* [Trecho do documento]:
┌────────
Arto Lindsay :: show
O silêncio distorcido
Arto Lindsay tocou ontem no Rio. Pra quem tem alguma curiosidade sobre o trabalho dele, imperdível. Numa aconchegante Casa da Gávea, cerca de 60 pessoas lotaram as cadeiras para vê-lo.
No palco, apenas um pedestal com microfone, uma guitarra azul, dois pedais e um amplificador. Quando ele entrou em cena com aquele rosto lânguido, meio Woody Allen, meio Antonio Adolfo, disse boa noite, vestiu a guitarra e começou a distorcer o silêncio que enfeitava com a sua voz. A viagem de Arto Lindsay é desconcertante. A mão acerta a corda, que não acerta o som, seco por sua outra mão. A melodia da voz vem despida da harmonia e eu não me entendo bem. Os ruídos sempre me incomodaram. Eu não gosto de Sonic Youth. A mão direita bossanoveia, eu me desconcerto. Cadê a harmonia que estava ali? Eu continuo fazendo as mesmas observações, as mesmas questões. Sinto o silêncio do lugar. As inserções do trovão azul apitam, sobram aos ouvidos. Entortam. Tem gente rindo. Eu levo a sério. Não sei bem o porquê, mas levo.
O repertório passa por canções que talvez sejam do blues americano. Não conheço, mas pressinto. Al Green estava lá, salvo engano. O português claro, carregado de sotaque nordestino e novaiorquino, é outra materialização da estética que junta as sobras e distorções da bigapple com os silêncios de um lugar remoto qualquer. Conheço as (poucas) canções em português. Não são dele. Quando eu chego em casa nada me consola é o que ele começa a silabar com seus entrecortes agudos e baixos abafados. O som não é limpo jamais, a não ser pelo excesso de limpidez de sua voz. Meio baixinho, meio João Gilberto. Mas por vezes o grito rompe, geme, uiva. O artista se retorce e o som vem. Jackson Pollock.
└────────
* [Faça o seguinte]:
1. Repita, no texto sobre o show de Arto Lindsay, tudo o que vai de "O repertório passa" até "vem. Jackson Pollock.", sem alterar nenhuma palavra.
2. Retome o texto sobre o show de Arto Lindsay e dê continuidade a ele a partir do ponto em que termina.

* [Linhas apresentadas]:
┌────────
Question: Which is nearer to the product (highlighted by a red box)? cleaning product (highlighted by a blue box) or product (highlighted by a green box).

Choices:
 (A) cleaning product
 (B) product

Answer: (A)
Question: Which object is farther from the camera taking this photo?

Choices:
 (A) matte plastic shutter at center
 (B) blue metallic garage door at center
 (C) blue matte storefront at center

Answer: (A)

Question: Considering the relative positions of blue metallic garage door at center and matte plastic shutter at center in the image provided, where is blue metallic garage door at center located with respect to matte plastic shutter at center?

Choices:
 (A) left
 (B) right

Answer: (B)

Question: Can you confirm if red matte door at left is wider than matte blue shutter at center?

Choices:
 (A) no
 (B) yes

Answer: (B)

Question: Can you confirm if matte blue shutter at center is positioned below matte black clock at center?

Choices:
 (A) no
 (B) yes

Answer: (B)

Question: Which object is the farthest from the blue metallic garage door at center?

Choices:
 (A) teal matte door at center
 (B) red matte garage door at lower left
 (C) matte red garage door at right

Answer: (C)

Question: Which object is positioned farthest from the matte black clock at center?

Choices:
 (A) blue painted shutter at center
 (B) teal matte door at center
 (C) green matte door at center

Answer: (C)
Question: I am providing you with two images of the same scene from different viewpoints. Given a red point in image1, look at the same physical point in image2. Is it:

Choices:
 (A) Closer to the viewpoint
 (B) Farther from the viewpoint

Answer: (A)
└────────
* [As respostas]:
1.
O repertório passa por canções que talvez sejam do blues americano. Não conheço, mas pressinto. Al Green estava lá, salvo engano. O português claro, carregado de sotaque nordestino e novaiorquino, é outra materialização da estética que junta as sobras e distorções da bigapple com os silêncios de um lugar remoto qualquer. Conheço as (poucas) canções em português. Não são dele. Quando eu chego em casa nada me consola é o que ele começa a silabar com seus entrecortes agudos e baixos abafados. O som não é limpo jamais, a não ser pelo excesso de limpidez de sua voz. Meio baixinho, meio João Gilberto. Mas por vezes o grito rompe, geme, uiva. O artista se retorce e o som vem. Jackson Pollock.

2.
A força do afoxé “O mais belo dos belos” é lapidada, não bruta. A melodia dança em labirintos desacompanhada do surdo, da percussão, e se revela surpreendentemente sutil. Não conheço seu inglês, me encontro no nosso português. O tempo verbal é infinito, randômico e contínuo. Ainda ecoa por aqui. Me acho de novo quando ele evoca o Mar da Gávea, canção de Lucas Santanna, das mais belas dos anos 90, gravada por Arto no disco Mundo Civilizado (1996). Maneiras. Se ele quer fumar, fuma, se quiser beber, bebe gemendo. Ele tem fé no apego e não chora de barriga cheia. Não chora. Todos riem. Cadê a piada? Levei a sério demais a idéia de descontrução? Talvez.
Fui falar com ele. Talvez esclarecesse algumas questões que minha percepção não resolveu sozinha.
*Quatro perguntas para Arto Lindsay.
eu: Pra que o silêncio?
Arto Lindsay: Olha... (silêncio). Eu uso muito o silêncio na minha música.. É... a música é isso, né, a relação dos sons entre si, a relação do som com o silêncio. Eu uso muito, é... Fundamental o silêncio.
eu: E a distorção?
AL: A distorção também é fundamental pra mim. Você vai embora??? [[ Pergunta para Lucas Santanna, que apareceu na porta do camarim se despedindo... :: Eles acertam um chope pra daqui a pouco.]]. E então...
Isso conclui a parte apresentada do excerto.